Lo primero que he pensado al escucharlo es en su valentía, aunque me lo he dicho en palabrotas muy mexicanas que no me serían cómodas de reproducir en esta publicación. Mi segunda idea ha sido, de ser sincero su discurso, que estamos acudiendo al inicio de un suceso fundamental de la historia moderna. Aclaro que no dudo de la sinceridad de sus palabras, aunque un poco de su aplicabilidad y hasta de su viabilidad. Trataré de explicarme.

La doctrina religiosa del dios de los cristianos se basa en la humildad. Pero ésta es una actitud harto rara entre los humanos. Para la enseñanza del Cristo, el camino de la salvación no reside en ser bueno sino en ser humilde. Por el contrario, la vía hacia la perdición no está en la maldad sino en la soberbia. Los santos no lo son por ser buenos sino porque siempre se consideraron pecadores. A su vez, el diablo no es demonio por ser tan malo sino porque se cree muy bueno.
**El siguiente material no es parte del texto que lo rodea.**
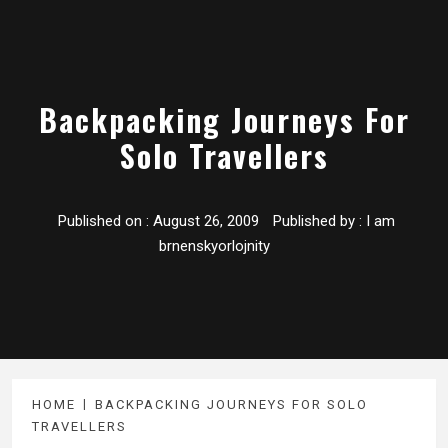
Backpacking Journeys For
Solo Travellers
Published on :
August 26, 2009
Published by :
I am
brnenskyorlojnity
HOME
BACKPACKING JOURNEYS FOR SOLO
TRAVELLERS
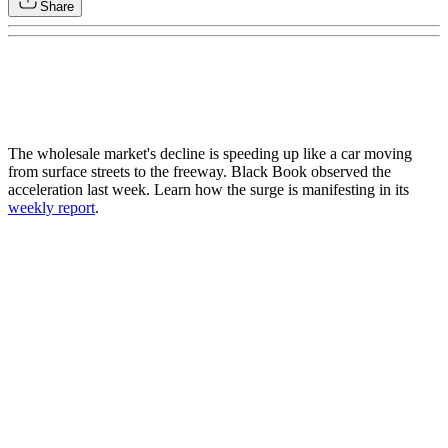
Share
The wholesale market's decline is speeding up like a car moving
from surface streets to the freeway. Black Book observed the
acceleration last week. Learn how the surge is manifesting in its
weekly report
.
La plegaria básica del cristianismo consta de siete peticiones pero, en las tres últimas, el creyente se reconoce pecador, débil y vulnerable. Por eso, en ellas, ruega el perdón, el auxilio y la protección.

Decía yo que la humildad es un fenómeno raro, tanto entre los individuos como hasta entre las naciones. Muchos hombres y muchos pueblos consideran que su riqueza y su poder se los merecen por ser laboriosos, limpios y sabios mientras que la pobreza y debilidad de sus vecinos es el resultado merecido por ser malos, flojos, rateros y estúpidos.

Así ha funcionado, también en muchas ocasiones, la Iglesia en la que cree Benedicto XVI. Pero, cuando ésta ha sabido abrazar la humildad se han dado los momentos estelares de la Cristiandad. Cuando sus dirigentes se ven como hombres falibles y no cuando se sienten dioses inmaculados.

El camino de la humildad es el que puede llevar a la Iglesia romana a la revisión de muchos de sus posicionamientos. Desde el celibato, las vocaciones o las misiones hasta su actitud frente a la injusticia, la guerra, el abuso, la intolerancia, la discriminación o el crimen. Todo ello, pasando por cuestiones tan espinosas como hoy lo son el aborto, la homosexualidad, la eutanasia o la pederastia.

Porque es la suya una religión que se basa en la paz, en la fraternidad y en el amor que los unos se tengan para con los otros. Pero resulta que, al hablar de los principales problemas actuales, estamos hablando de que muchas ovejas de ese rebaño asaltan, secuestran, violan y matan a otras ovejas. Que muchos de sus borregos son explotados, engañados y humillados por otros. Y que muchos cabritos revuelven y enturbian las aguas para aprovecharse de ello en beneficio exclusivo y excluyente.

Todo ello complica la tarea de un pastor de paz en un mundo de violencia y de agresión física, económica, social y política. Sobre todo cuando cada vez se instala, con mayor firmeza en los hombres, la creencia de que las soluciones no están en la paz sino en la guerra. Que la humildad de su dios es una postura rancia venida a obsolescencia. Y que la otra mejilla la ponga su Cristo, pero no ellos.

Quizá, por eso estoy convencido que ello obliga a utilizar mucha humildad y mucha inteligencia, porque hay que salvar a los hombres tanto en este mundo terrenal en el que todos vivimos y compartimos, como en aquel mundo celestial en el que cada quien cree y espera.